We don't have any plans in the immediacy on mapping these layerID back to a Dockerfile.

PR are welcome if you have an idea for an improvement to syft that displays this in the way you described.

How do you see users wanting to consume this extra information? Is it just taking the layerId and corresponding it back to the different directives in the Dockerfile or is there some other detail I'm missing?

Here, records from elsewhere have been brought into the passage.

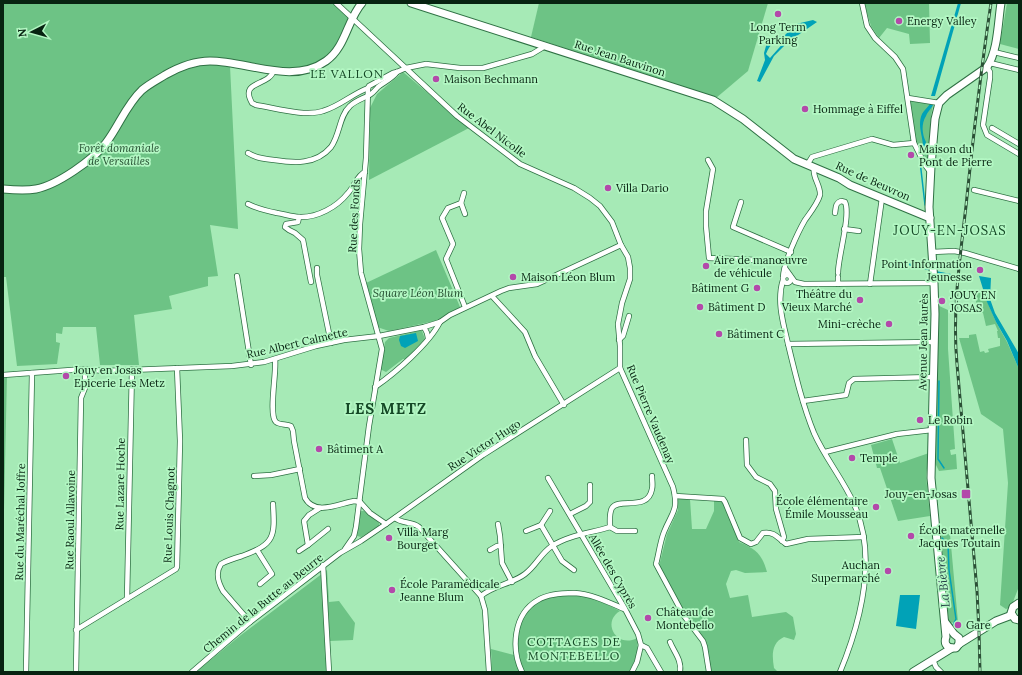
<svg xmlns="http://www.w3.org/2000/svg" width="1022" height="675" font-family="Lora,serif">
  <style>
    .green { fill: #6dc385 }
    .water { fill: #01a2b7; fill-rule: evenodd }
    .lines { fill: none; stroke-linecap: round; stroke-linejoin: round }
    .stream { stroke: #01a2b7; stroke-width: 1.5 }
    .street-casing { stroke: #2f7144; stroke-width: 6 }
    .secondary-casing { stroke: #2f7144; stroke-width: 9 }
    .street { stroke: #fff; stroke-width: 4.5 }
    .secondary { stroke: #fff; stroke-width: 7 }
    .rail-casing { stroke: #2b5036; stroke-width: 3 }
    .rail { stroke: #b3f7c3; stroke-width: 1.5; stroke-dasharray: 4.5; stroke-linecap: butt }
    .poi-dot { fill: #b349aa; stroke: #b3f7c3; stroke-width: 1.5 }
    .labels { text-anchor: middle; stroke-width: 3.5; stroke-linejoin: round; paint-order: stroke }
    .poi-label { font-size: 11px; fill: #072311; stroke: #b3f7c3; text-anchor: start }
    .street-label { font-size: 11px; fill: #072311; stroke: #b3f7c3 }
    .park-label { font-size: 11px; font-style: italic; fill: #224b2e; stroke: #b3f7c3 }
    .neighbourhood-label { font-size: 12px; letter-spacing: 1px; fill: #154826; stroke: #b3f7c3 }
    .water-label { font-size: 12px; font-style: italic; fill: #274348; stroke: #b3f7c3 }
    .quarter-label { font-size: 13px; letter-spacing: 1px; fill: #154826; stroke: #b3f7c3 }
    .district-label { font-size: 15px; font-weight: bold; letter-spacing: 1px; fill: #154826; stroke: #b3f7c3 }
  </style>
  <rect width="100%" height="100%" fill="#a6eab6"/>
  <!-- green -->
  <g class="green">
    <path d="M3 3H336L349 14 344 30 332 53 311 67 285 69 231 59 230 66 238 229 210 225 218 276 208 277V286L169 296 172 309 134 315 139 365H100L96 327H63L62 334 56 333V342L60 343 57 364 17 366 6 277H3Z"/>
    <path d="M539 3H768L748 71 716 98 531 37Z"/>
    <path d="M864 3H929L930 43 910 44 909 34 887 28 879 38 871 26Z"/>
    <path d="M1007 3H1019V49L1000 44Z"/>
    <path d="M403 72 469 128 369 180 370 108 377 94Z"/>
    <path d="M908 98 933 105 931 116 928 159H926L916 143Z"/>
    <path d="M436 250 460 307 439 320 389 331 377 327 366 283Z"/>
    <path d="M983 292 996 322 1007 342 1018 367V589L1011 607 1006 609 1000 605 1008 483 1003 429 981 414 959 338H969V335L976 334 980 352 984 351 985 353 989 352 988 349 1000 346V338H998L997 331H998L995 324 986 326 983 313H979L974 294Z"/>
    <path d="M937 305 948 310V349L955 449 950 450 951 455 956 454 957 469 939 471 935 463V428Z"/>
    <path d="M419 331H422L425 339 407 359H403L386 372 380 369 385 342 389 338Z"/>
    <path d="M7 375 3 555V376Z"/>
    <path d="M892 439 900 463 929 453 926 476 930 516 898 521 880 468H877L871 445Z"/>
    <path d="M678 498 690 499 692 529H706L714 511V500L722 501 739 542C756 549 762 554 767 572L745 573 736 570 731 571 726 584 730 598 748 595 752 617 786 612 793 617 796 634 794 640 784 637C771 643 772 656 774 668L778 672H711L707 646 704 638 686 614 659 566 667 534 678 510Z"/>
    <path d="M361 511H364L379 523V526L361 537 357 536Z"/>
    <path d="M941 534H950L958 622 949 623Z"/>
    <path d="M327 570 329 602 339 601 355 623 353 640 330 641 331 672H196L241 635Z"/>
    <path d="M574 595 594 598 620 611C601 622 617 649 637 638 639 651 635 661 629 672H524C515 650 514 620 535 604 546 596 561 595 574 595Z"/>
    <path d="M491 649 514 655 520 672H492Z"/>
  </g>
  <!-- water -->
  <g class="water">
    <path d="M958 3H961L935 96H931Z"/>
    <path d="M813 20 817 22 788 42 774 56 760 82 757 81 765 60 764 53 768 39 785 35 796 24ZM785 38 786 40 770 58 766 54C770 44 775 40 785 38Z"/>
    <path d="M930 104 933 105C931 109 928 111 926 116 921 124 922 134 926 142L923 155 922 153C926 140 916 128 922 114 924 110 928 107 930 104Z"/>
    <path d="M979 276 991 278 990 299 995 313 1019 354V521L1018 367 1007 341 996 322 987 302Z"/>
    <path d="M416 333 418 341 405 348 401 346 399 340 400 336Z"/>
    <path d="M900 595H920L916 629 896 626Z"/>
  </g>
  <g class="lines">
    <!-- stream -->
    <g class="stream">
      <path d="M920 161 925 205"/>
      <path d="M910 264V265L931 270"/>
      <path d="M937 272 952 275"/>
      <path d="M939 381 938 459 944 468"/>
      <path d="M942 538 948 544 949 570 956 619 953 625"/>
    </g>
    <!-- street casing -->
    <g class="street-casing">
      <g id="street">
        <path d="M336 3 457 116 520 164 574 188 590 198 600 206 612 222 621 245 628 257 630 268V279L622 303 618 324 620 346V368L673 487C679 511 672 512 664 532 660 542 659 553 656 564L684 616 703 641 705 647 709 672"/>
        <path d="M862 3 867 26 875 38 895 57 903 69 914 143 925 165 931 173"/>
        <path d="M994 52 1019 58"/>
        <path d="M990 63 1019 70"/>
        <path d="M987 67 990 72V78L983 125 987 135 1019 154"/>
        <path d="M274 70C269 87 239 80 252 103L256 105C275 108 305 117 323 111 340 106 352 94 368 88L369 86 393 73 397 72 406 68 426 64 460 68H483L532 54 542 48 544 45"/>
        <path d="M908 98 939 103"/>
        <path d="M992 128 1019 144"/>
        <path d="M248 153C256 158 264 159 274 160 294 163 316 165 331 147 340 135 339 116 350 106 356 100 365 98 371 94 374 92 376 89 378 87 384 82 392 79 397 72"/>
        <path d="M708 160 713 169 706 211V226L709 258 780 261 786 263"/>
        <path d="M807 165 812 157 872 139 893 145 914 143"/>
        <path d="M974 190 1019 201"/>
        <path d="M464 193 461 203 448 208 442 218 453 244 446 259 465 307"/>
        <path d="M741 202 733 227 791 252"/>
        <path d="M461 203 465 214"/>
        <path d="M248 204C258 209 267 211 277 213 284 214 292 217 299 217 317 218 337 207 348 193 354 187 357 175 365 172"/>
        <path d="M835 213C836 208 835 203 841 201L845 202C851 215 838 257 838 273"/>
        <path d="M299 217 298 222 286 224 285 227 289 230 295 233 303 240 311 282"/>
        <path d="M844 229 859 231"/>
        <path d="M932 252 954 251 965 253 1019 269"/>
        <path d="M317 268V275L331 343"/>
        <path d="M785 268 795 282 804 284 934 283"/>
        <circle cx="787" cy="279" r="4"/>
        <path d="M237 276 251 365"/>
        <path d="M838 277V284"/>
        <path d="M783 278C783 264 798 232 805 220 810 213 818 203 820 195 821 186 812 177 814 168"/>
        <path d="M783 280C776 302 784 326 789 348 796 377 803 406 814 433 825 458 843 479 854 504 878 557 861 621 840 672"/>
        <path d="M870 284 882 198"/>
        <path d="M492 296 525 332 535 356 564 405"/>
        <path d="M424 327 427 333 428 338"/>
        <path d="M619 340 623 336 629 316"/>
        <path d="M788 344 934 342"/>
        <path d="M275 359C277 371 268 415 276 422 279 425 286 424 291 426L293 431 294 441 305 498C315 516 338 504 354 501L360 502"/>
        <path d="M3 375 85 369 104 371 232 366 264 362 316 346 344 340 379 336 424 327 440 322 450 315 501 291 509 288 537 284 621 245"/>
        <path d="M375 387C395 373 429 344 440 322"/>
        <path d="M803 401 846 395 849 383 854 379 934 377"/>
        <path d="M746 440 747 465 756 477 770 484 775 491 776 509 784 537 782 541"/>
        <path d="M825 452 897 434 932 430"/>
        <path d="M254 476 271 475 300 469"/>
        <path d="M548 478 625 609 638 634 641 645 647 648 661 672"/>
        <path d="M675 496 723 499 725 502 740 538 751 544 756 542 763 533C774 531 778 538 786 544L808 539 864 537"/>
        <path d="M360 502 370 513 386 524"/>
        <path d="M320 508 309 515 304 521 308 545 328 529"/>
        <path d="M570 514 586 506 590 502V485"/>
        <path d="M395 518C402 524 411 521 419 527L481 596 485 610 489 672"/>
        <path d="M498 524 500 536 502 563 512 582"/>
        <path d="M541 525 550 511"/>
        <path d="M610 527C610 522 609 513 612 508 619 497 648 512 652 489 653 485 652 481 652 476"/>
        <path d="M526 531 541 525 562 561 574 570"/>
        <path d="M345 549 354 536 356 527 369 426 382 349 361 273 359 249 360 224 366 158 368 88"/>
        <path d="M257 550 272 574 260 584"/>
        <path d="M490 550 497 546H501"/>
        <path d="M299 551 308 545"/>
        <path d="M323 565 329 672"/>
        <path d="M481 596C494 585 512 584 525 574 536 566 541 553 552 546 569 535 591 533 610 527L617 531H635"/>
        <path d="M127 599 132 369"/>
        <path d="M250 622 223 591C218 582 215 573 221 564 228 560 235 558 242 556 275 544 275 537 273 504"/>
        <path d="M76 630 176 569 177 567 180 441 177 368"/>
        <path d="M670 642C674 652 682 660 680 672"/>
        <path d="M933 660 936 667 941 672"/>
        <path d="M26 672 32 373"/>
        <path d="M76 672 81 398 85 388V369"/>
        <path d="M192 672 250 622 340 553 361 541 386 524 483 455 620 368"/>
        <path d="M522 672C511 649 513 614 538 600 548 594 562 593 574 593 592 594 608 602 624 609"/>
        <path d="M632 672 637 662 641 645"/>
      </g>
    </g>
    <!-- secondary casing -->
    <g class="secondary-casing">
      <g id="secondary">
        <path d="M411 3 713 100 743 119 794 159 839 178 850 185 930 218"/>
        <path d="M3 189C14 190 25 191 36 189 57 185 93 160 106 143 119 126 126 105 142 90 149 84 157 80 165 75 179 67 194 61 210 61 247 61 293 85 326 61 346 47 347 20 362 3"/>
        <path d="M1019 603 1013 607 1011 613 1015 619 1019 620"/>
        <path d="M945 622 954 634 959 638V644"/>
        <path d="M952 648C946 647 944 643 946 637L931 478 935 314 934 283 929 207 931 166 935 119 939 103 947 95 987 67C998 51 998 22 1001 3"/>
        <path d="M913 672 952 648H956L959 644 996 621 1012 615"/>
      </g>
    </g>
    <!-- street -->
    <use href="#street" class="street"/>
    <!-- secondary -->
    <use href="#secondary" class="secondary"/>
    <!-- rail casing -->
    <g class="rail-casing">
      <path id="rail" d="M980 672 979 632 977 591 957 364C952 311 960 258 966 206 973 138 981 70 991 3"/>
    </g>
    <!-- rail -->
    <use href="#rail" class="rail"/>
  </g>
  <!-- markers -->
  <g class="poi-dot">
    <circle cx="778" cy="14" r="4"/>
    <circle cx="899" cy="21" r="4"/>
    <circle cx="436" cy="79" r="4"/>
    <circle cx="805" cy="109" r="4"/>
    <circle cx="911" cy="155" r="4"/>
    <circle cx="608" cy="188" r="4"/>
    <circle cx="706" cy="266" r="4"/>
    <circle cx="980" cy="270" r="4"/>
    <circle cx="513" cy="277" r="4"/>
    <circle cx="757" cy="288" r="4"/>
    <circle cx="860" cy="300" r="4"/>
    <circle cx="942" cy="301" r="4"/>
    <circle cx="700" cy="307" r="4"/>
    <circle cx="889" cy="324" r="4"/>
    <circle cx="719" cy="334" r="4"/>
    <circle cx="66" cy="376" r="4"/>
    <circle cx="920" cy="420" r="4"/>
    <circle cx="319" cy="449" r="4"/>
    <circle cx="852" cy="458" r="4"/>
    <rect x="961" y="489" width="10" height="10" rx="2"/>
    <circle cx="876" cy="507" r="4"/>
    <circle cx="911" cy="536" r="4"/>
    <circle cx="389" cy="538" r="4"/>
    <circle cx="888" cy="571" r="4"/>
    <circle cx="392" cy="590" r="4"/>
    <circle cx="648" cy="618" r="4"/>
    <circle cx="958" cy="625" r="4"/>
  </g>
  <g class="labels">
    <!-- poi labels -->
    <g class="poi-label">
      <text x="907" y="25">Energy Valley</text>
      <text x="778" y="31" text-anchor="middle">Long Term<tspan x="778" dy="13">Parking</tspan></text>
      <text x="444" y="83">Maison Bechmann</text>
      <text x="813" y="113">Hommage à Eiffel</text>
      <text x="919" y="153">Maison du<tspan x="919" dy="13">Pont de Pierre</tspan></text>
      <text x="616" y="192">Villa Dario</text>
      <text x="714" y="264">Aire de manœuvre<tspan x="714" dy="13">de véhicule</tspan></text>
      <text x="972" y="268" text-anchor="end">Point Information<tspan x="972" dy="13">Jeunesse</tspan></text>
      <text x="521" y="281">Maison Léon Blum</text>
      <text x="749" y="292" text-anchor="end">Bâtiment G</text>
      <text x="852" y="298" text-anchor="end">Théâtre du<tspan x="852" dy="13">Vieux Marché</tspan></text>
      <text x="950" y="299">JOUY EN<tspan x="950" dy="13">JOSAS</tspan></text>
      <text x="708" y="311">Bâtiment D</text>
      <text x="881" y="328" text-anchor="end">Mini-crèche</text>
      <text x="727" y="338">Bâtiment C</text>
      <text x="74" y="374">Jouy en Josas<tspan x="74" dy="13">Epicerie Les Metz</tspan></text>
      <text x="928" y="424">Le Robin</text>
      <text x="327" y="453">Bâtiment A</text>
      <text x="860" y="462">Temple</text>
      <text x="957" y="498" text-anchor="end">Jouy-en-Josas</text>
      <text x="868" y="505" text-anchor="end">École élémentaire<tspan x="868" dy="13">Émile Mousseau</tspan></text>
      <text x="919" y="534">École maternelle<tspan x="919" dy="13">Jacques Toutain</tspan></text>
      <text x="397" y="536">Villa Marg<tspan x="397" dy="13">Bourget</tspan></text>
      <text x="880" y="569" text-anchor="end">Auchan<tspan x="880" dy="13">Supermarché</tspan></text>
      <text x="400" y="588">École Paramédicale<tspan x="400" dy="13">Jeanne Blum</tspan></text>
      <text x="656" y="616">Château de<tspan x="656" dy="13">Montebello</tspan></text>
      <text x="966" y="629">Gare</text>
    </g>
    <!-- street labels -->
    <g class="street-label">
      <text transform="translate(620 58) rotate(18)" y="4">Rue Jean Bauvinon</text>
      <text transform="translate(492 130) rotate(37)" y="4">Rue Abel Nicolle</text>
      <text transform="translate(873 181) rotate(24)" y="4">Rue de Beuvron</text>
      <text transform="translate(354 216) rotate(-87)" y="4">Rue des Fonds</text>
      <text transform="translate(923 342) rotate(-89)" y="4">Avenue Jean Jaurès</text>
      <text transform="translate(297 343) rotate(-13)" y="4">Rue Albert Calmette</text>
      <text transform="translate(651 414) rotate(67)" y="4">Rue Pierre Vaudenay</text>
      <text transform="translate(484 445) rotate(-33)" y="4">Rue Victor Hugo</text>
      <text transform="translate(120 484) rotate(-89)" y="4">Rue Lazare Hoche</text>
      <text transform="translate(169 515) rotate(-88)" y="4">Rue Louis Chagnot</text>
      <text transform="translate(70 520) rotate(-89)" y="4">Rue Raoul Allavoine</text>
      <text transform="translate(20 522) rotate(-89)" y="4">Rue du Maréchal Joffre</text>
      <text transform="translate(613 571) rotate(60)" y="4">Allée des Cyprès</text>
      <text transform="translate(263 603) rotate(-39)" y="4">Chemin de la Butte au Beurre</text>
    </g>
    <!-- park labels -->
    <g class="park-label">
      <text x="119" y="152">Forêt domaniale<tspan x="119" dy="13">de Versailles</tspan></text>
      <text x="418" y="297">Square Léon Blum</text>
    </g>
    <!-- neighbourhood labels -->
    <g class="neighbourhood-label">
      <text x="347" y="78">LE VALLON</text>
      <text x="574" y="646">COTTAGES DE<tspan x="574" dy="14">MONTEBELLO</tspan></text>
    </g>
    <!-- water labels -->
    <g class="water-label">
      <text transform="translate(943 582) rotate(-96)" y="4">La Bièvre</text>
    </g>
    <!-- quarter labels -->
    <g class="quarter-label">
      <text x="950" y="235">JOUY-EN-JOSAS</text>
    </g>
    <!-- district labels -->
    <g class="district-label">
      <text x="386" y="414">LES METZ</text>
    </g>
  </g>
  <!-- border -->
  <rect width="1022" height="675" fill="none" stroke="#072311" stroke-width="8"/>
  <!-- north arrow -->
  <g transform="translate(32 32) rotate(264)" stroke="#b3f7c3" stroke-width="3" paint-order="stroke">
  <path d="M0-3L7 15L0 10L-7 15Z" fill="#072311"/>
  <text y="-6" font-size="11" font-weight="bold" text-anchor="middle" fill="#072311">N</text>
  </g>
</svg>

06kellyjac commented 2 years ago

I'm also interested in this. Generally I have a very simple container with 1 thing so it's obvious where the problems come from but I'm working with a big container and I have no idea which binary/file is raising the issues beyond "it's go, it's python" etc


edit:

I've been playing with this quick script here, might be of use to people

"use strict";

const fs = require("fs");

const grypeRaw = fs.readFileSync("file.json");
const grype = JSON.parse(grypeRaw);

const isDanger = (severity) => severity == "High" || severity == "Critical";
const attachDangerVuln = (arr, vuln) => isDanger(vuln.severity) && arr.push(vuln);

const summary = [];

grype.matches.forEach((match) => {
  const vulns = [];
  attachDangerVuln(vulns, match.vulnerability.severity);
  match.relatedVulnerabilities.forEach((rv) => attachDangerVuln(vulns, rv));
  if (vulns.length > 0) {
    match.artifact.locations.forEach((l) => {
      const fileName = l.path;
      const existing = summary[fileName] || [];
      summary[fileName] = existing.concat(vulns);
    });
  }
});

for (const [file, vulns] of Object.entries(summary)) {
  const cleanup = (vulns) => {
    return {
      id: vulns.id,
      severity: vulns.severity,
      dataSource: vulns.dataSource,
    };
  };
  console.log(`${file}:`, vulns.map(cleanup));
}

output:

FILENAME_HERE: [
  {
    id: 'CVE-XXXX-XXXXX',
    severity: 'High',
    dataSource: 'https://nvd.nist.gov/vuln/detail/CVE-XXXX-XXXXX'
  },
  {
    id: 'CVE-XXXX-XXXXX',
    severity: 'Critical',
    dataSource: 'https://nvd.nist.gov/vuln/detail/CVE-XXXX-XXXXX'
  }
]
wagoodman commented 9 months ago

A few thoughts / connections:

  1. as relating to a syft issue https://github.com/anchore/syft/issues/435 , being able to enumerate at least the layer in which the package first appeared in (not necessarily the last). I feel like this is a prerequisite to implementing this in order to get accurate results.

  2. as relating to the above comment https://github.com/anchore/grype/issues/739#issuecomment-1152940916 , partitioning or labeling vulnerabilities as having come from the base image or a user controlled layer. This also has some connective tissue with another syft issue https://github.com/anchore/syft/issues/15 , which would further allow for "scopes" that differentiate "user" vs "base" layers. Going this path would allow for users to be able to see "only" the vulnerabilities that pertain to user-controlled layers. The downside with this approach is that it does not address having a single document with all vulnerabilities and being able to select within that grype document which vulns came from user vs base layers (without a script).

How important is having a single grype result with both user and base vulns contained within it?